▶ **Task to complete**
In the entries below, begin at the line that has "the river rock at [203,454] 8.05", stop after the line that has "y2=259 | 1232", and output those lines exactly with no pictures.

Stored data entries
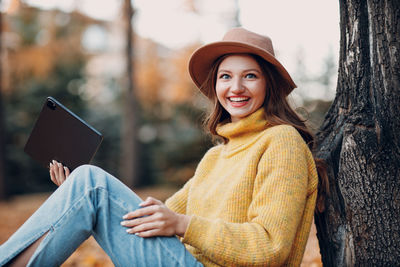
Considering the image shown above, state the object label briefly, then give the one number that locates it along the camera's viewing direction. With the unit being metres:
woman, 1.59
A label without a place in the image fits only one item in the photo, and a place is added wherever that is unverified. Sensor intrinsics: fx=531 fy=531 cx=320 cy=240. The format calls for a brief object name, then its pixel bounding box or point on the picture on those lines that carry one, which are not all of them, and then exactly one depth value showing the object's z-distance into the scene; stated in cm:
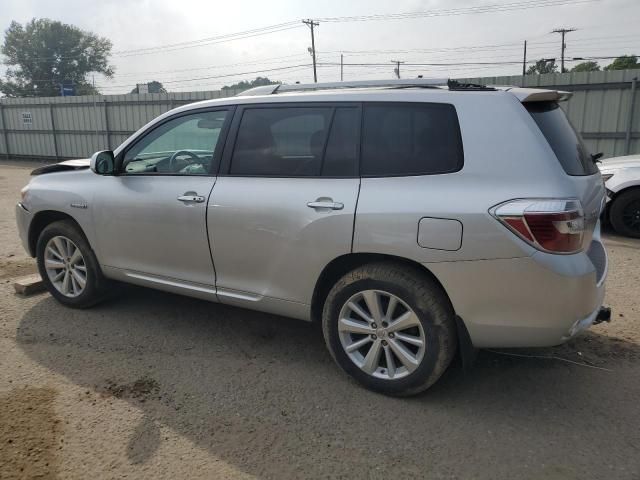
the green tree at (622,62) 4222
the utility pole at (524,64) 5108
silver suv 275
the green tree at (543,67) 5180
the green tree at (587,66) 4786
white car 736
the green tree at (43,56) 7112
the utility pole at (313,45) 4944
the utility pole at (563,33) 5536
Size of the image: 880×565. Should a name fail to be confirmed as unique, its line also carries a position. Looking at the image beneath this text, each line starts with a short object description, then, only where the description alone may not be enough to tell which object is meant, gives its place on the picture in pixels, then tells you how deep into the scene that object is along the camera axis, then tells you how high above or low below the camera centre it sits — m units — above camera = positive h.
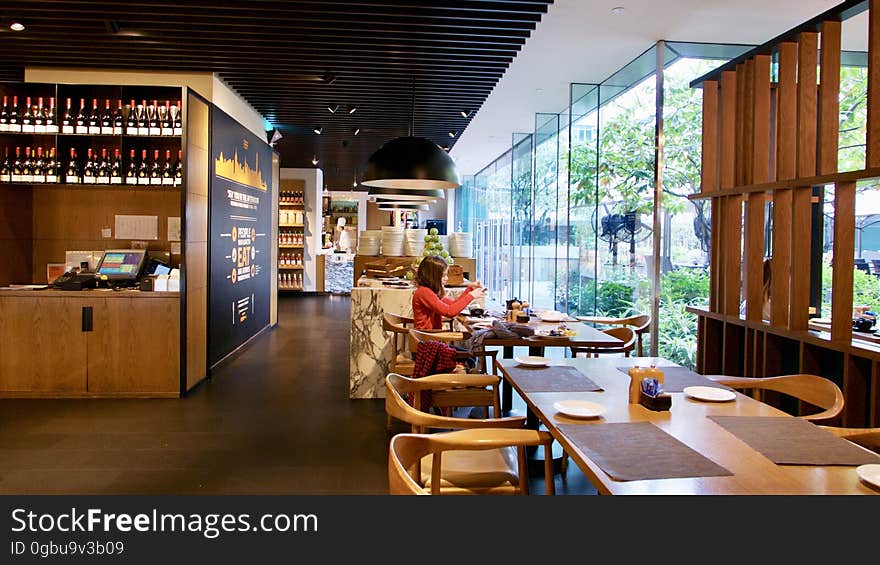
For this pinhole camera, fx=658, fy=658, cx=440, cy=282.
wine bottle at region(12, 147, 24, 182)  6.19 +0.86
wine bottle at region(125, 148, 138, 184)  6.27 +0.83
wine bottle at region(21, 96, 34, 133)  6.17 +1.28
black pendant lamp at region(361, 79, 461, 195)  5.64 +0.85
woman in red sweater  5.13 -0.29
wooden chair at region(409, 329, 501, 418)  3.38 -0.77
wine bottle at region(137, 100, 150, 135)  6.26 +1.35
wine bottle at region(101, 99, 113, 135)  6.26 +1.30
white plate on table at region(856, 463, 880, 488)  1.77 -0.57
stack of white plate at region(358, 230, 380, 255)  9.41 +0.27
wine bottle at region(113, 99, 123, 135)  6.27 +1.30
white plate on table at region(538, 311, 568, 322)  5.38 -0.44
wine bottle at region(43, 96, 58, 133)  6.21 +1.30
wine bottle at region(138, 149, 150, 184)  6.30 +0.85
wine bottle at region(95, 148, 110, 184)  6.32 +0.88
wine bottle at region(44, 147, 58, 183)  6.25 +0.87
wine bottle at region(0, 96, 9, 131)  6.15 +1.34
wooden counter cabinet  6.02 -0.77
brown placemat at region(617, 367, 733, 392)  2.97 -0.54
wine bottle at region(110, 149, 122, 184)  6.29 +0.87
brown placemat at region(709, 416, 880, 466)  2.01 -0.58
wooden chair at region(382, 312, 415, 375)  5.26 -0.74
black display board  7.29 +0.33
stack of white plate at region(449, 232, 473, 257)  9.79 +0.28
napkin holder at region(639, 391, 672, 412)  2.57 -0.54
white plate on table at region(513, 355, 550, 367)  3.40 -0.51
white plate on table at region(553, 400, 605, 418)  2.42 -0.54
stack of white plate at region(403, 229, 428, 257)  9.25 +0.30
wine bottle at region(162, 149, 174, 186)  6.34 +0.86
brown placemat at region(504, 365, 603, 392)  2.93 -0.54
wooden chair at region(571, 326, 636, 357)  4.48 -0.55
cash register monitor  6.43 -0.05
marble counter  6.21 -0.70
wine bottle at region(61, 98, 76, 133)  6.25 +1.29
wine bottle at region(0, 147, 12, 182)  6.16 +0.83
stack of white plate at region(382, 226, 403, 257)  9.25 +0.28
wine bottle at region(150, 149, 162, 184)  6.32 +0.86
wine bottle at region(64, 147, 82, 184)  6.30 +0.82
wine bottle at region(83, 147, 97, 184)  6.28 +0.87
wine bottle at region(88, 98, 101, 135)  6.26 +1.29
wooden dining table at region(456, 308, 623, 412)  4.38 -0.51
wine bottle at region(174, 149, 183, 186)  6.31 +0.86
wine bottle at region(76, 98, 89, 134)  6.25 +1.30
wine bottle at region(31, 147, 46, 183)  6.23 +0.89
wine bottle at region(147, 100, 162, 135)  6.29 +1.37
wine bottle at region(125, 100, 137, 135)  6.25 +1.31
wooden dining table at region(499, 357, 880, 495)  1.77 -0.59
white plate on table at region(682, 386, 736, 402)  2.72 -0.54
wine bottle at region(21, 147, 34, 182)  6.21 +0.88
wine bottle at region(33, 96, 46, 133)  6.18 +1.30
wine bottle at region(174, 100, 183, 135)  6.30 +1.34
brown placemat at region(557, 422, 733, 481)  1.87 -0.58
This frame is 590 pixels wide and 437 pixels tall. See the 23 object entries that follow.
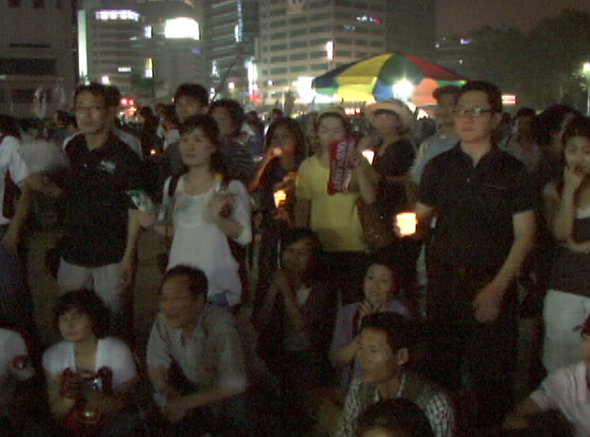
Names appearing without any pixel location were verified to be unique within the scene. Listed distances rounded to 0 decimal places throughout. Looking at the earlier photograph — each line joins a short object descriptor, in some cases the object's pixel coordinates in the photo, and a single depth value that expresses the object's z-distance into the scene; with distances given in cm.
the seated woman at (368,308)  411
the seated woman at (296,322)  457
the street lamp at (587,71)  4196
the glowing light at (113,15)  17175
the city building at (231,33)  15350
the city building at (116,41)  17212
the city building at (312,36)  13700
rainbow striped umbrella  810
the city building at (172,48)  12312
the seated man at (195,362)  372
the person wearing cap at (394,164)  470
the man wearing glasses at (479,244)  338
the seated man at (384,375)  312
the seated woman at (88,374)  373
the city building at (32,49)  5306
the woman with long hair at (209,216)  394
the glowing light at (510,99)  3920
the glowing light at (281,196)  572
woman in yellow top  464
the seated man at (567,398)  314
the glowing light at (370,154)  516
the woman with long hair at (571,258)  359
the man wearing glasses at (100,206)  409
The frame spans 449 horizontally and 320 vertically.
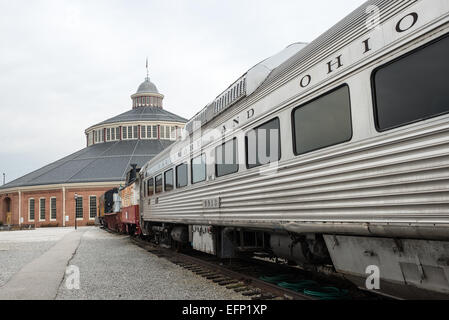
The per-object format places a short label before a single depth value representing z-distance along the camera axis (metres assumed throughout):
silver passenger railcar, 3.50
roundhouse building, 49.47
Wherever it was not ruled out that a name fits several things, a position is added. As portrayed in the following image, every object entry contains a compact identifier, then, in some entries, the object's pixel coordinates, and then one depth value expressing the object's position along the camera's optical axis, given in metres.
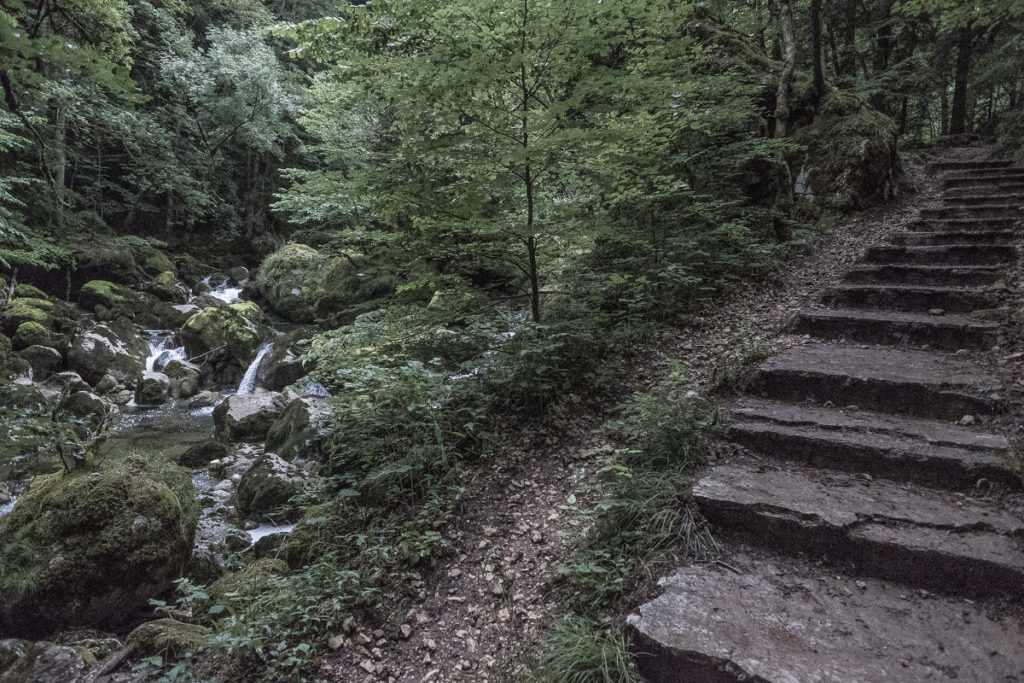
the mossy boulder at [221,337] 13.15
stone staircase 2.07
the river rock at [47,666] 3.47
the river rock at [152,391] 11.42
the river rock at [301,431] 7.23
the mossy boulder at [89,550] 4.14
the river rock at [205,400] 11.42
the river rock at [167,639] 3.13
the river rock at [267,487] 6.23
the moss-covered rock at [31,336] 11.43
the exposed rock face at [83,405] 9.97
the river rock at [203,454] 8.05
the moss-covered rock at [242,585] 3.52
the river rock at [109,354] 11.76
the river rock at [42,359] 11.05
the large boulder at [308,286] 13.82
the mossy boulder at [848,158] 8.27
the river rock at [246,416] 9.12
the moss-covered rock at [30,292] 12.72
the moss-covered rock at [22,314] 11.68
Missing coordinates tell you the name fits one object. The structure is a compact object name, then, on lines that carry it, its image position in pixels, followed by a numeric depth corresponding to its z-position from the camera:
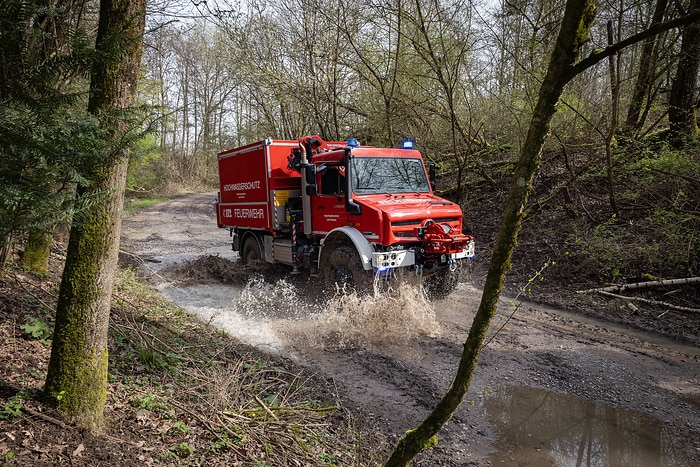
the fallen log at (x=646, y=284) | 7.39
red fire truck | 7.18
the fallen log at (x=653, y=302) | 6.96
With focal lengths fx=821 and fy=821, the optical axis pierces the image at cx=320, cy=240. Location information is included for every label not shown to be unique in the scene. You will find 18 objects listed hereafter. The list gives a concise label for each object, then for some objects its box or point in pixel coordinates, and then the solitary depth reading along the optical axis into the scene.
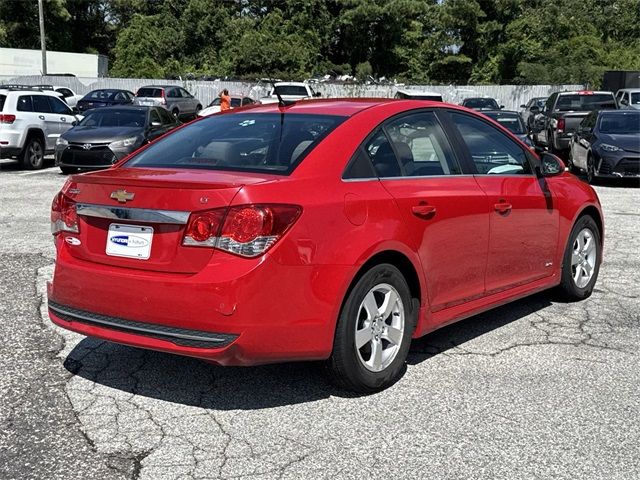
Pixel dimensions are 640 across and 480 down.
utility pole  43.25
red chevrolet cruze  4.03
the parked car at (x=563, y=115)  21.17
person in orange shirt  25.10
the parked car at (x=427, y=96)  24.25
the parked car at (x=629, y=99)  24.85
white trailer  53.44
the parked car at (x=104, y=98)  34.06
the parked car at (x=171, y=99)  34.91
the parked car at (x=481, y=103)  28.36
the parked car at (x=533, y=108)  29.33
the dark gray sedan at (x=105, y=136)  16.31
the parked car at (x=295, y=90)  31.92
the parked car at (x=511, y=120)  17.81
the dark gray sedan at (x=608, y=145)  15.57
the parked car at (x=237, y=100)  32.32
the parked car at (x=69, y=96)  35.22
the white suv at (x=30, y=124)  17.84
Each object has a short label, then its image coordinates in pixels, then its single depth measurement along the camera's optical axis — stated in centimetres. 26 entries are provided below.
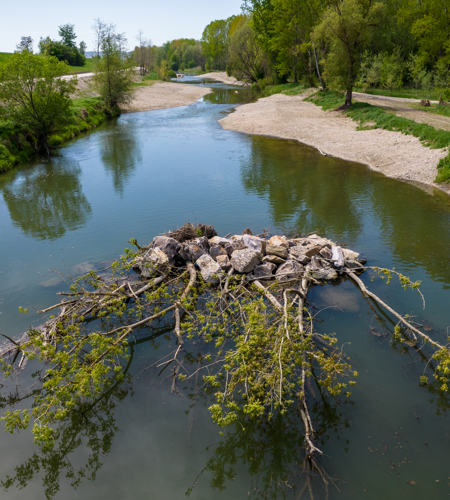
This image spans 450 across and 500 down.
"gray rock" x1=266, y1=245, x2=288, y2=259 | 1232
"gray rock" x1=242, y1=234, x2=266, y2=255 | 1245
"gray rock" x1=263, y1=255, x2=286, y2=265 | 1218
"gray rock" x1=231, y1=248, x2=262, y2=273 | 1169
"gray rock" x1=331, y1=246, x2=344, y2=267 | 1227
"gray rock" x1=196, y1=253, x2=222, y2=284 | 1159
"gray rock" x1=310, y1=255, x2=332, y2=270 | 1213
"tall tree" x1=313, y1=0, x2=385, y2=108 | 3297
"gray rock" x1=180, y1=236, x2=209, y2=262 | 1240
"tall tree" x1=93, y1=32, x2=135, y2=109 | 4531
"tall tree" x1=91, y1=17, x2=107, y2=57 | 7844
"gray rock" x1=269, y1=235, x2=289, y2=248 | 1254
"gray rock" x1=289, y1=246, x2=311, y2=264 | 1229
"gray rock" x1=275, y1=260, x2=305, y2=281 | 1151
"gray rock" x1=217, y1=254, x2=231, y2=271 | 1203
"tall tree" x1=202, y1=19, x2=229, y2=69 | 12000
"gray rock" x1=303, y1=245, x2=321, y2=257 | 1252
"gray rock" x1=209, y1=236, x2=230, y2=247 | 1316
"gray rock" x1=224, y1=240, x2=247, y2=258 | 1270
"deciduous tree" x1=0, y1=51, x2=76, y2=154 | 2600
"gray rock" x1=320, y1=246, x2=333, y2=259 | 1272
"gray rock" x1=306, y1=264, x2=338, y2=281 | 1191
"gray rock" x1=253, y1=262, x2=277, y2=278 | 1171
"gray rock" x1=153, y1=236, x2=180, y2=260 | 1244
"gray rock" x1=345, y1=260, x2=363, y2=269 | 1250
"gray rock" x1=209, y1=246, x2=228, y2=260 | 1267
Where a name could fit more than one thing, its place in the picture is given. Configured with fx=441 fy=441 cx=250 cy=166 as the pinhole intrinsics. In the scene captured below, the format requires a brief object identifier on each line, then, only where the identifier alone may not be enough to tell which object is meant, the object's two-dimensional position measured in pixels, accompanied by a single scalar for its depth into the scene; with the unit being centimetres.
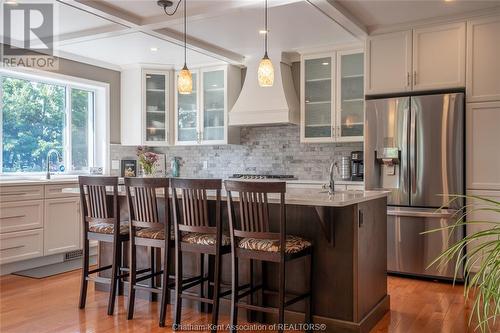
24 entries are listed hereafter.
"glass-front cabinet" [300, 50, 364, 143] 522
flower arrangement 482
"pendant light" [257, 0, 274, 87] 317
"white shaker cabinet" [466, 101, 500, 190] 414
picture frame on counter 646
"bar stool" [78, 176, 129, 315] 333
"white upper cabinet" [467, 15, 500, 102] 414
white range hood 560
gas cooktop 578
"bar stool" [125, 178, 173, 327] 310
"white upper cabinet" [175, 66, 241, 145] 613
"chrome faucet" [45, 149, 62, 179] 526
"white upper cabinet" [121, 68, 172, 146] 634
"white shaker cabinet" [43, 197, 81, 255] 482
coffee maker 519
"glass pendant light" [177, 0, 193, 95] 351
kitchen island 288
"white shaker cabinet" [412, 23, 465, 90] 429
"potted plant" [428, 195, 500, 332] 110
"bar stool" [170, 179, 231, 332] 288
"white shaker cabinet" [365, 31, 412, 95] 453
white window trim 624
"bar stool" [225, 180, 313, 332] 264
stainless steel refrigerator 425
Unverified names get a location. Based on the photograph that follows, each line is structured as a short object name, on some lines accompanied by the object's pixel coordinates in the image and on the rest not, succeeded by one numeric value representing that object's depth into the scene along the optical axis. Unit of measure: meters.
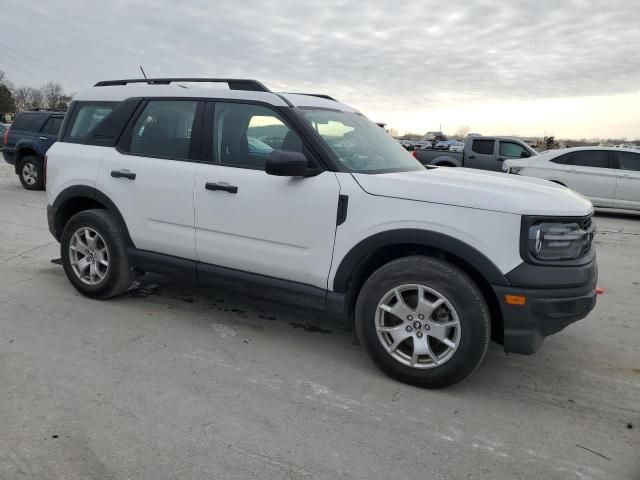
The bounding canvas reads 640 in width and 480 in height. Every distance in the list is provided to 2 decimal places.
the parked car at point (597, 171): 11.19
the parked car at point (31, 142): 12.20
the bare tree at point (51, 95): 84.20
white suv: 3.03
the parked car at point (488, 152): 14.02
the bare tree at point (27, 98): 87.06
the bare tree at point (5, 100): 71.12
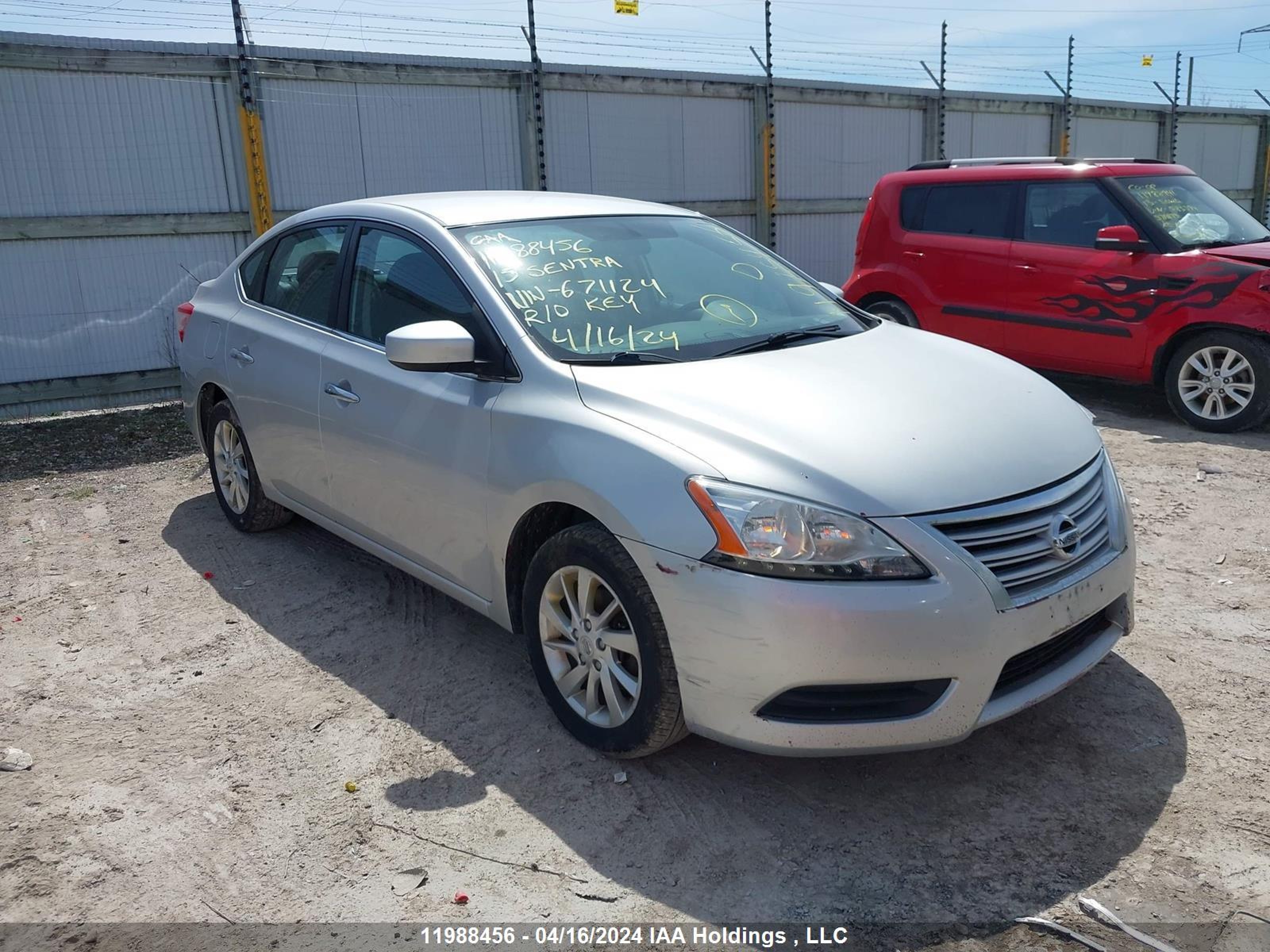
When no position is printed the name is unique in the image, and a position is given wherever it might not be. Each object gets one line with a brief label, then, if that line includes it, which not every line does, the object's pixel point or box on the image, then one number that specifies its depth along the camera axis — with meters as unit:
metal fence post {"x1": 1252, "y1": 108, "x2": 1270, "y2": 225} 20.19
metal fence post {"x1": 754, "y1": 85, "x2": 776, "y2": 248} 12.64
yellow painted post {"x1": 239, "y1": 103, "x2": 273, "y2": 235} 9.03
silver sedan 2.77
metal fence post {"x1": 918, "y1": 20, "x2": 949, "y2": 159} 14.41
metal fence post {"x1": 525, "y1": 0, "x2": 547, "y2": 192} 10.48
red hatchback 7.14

▶ **Exercise response**
the river rock at [203,454] 8.05
the moss-covered rock at [242,585] 3.52
the river rock at [109,354] 11.76
the river rock at [42,359] 11.05
the large boulder at [308,286] 13.82
the mossy boulder at [848,158] 8.27
the river rock at [246,416] 9.12
the moss-covered rock at [30,292] 12.72
the moss-covered rock at [22,314] 11.68
Missing coordinates tell you the name fits one object. The structure is a compact object name, then, on lines that carry it, its image position in pixels, followed by a numeric depth corresponding to its z-position from the camera:
the fallen log at (x=646, y=284) | 7.39
red fire truck | 7.18
the fallen log at (x=653, y=302) | 6.96
With focal lengths fx=821 and fy=821, the optical axis pierces the image at cx=320, cy=240. Location information is included for every label not shown to be unique in the scene. You will find 18 objects listed hereafter. The list gives a concise label for each object, then for some objects its box or point in pixel coordinates, and then the solitary depth reading along the optical axis into the scene.
Pixel dimensions are 640 across and 480 down.
utility pole  43.25
red chevrolet cruze  4.03
the parked car at (x=563, y=115)  21.17
person in orange shirt  25.10
the parked car at (x=427, y=96)  24.25
the parked car at (x=629, y=99)  24.85
white trailer  53.44
the parked car at (x=104, y=98)  34.06
the parked car at (x=171, y=99)  34.91
the parked car at (x=481, y=103)  28.36
the parked car at (x=533, y=108)  29.33
the dark gray sedan at (x=105, y=136)  16.31
the parked car at (x=295, y=90)  31.92
the parked car at (x=511, y=120)  17.81
the dark gray sedan at (x=608, y=145)  15.57
the parked car at (x=237, y=100)  32.32
the parked car at (x=69, y=96)  35.22
the white suv at (x=30, y=124)  17.84
Each object has a short label, then its image coordinates in pixels, then its single depth measurement along the camera's optical axis — stated in centimetres. 26 entries are provided below.
This image spans 450 across and 500 down.
"gray rock" x1=266, y1=245, x2=288, y2=259 | 1232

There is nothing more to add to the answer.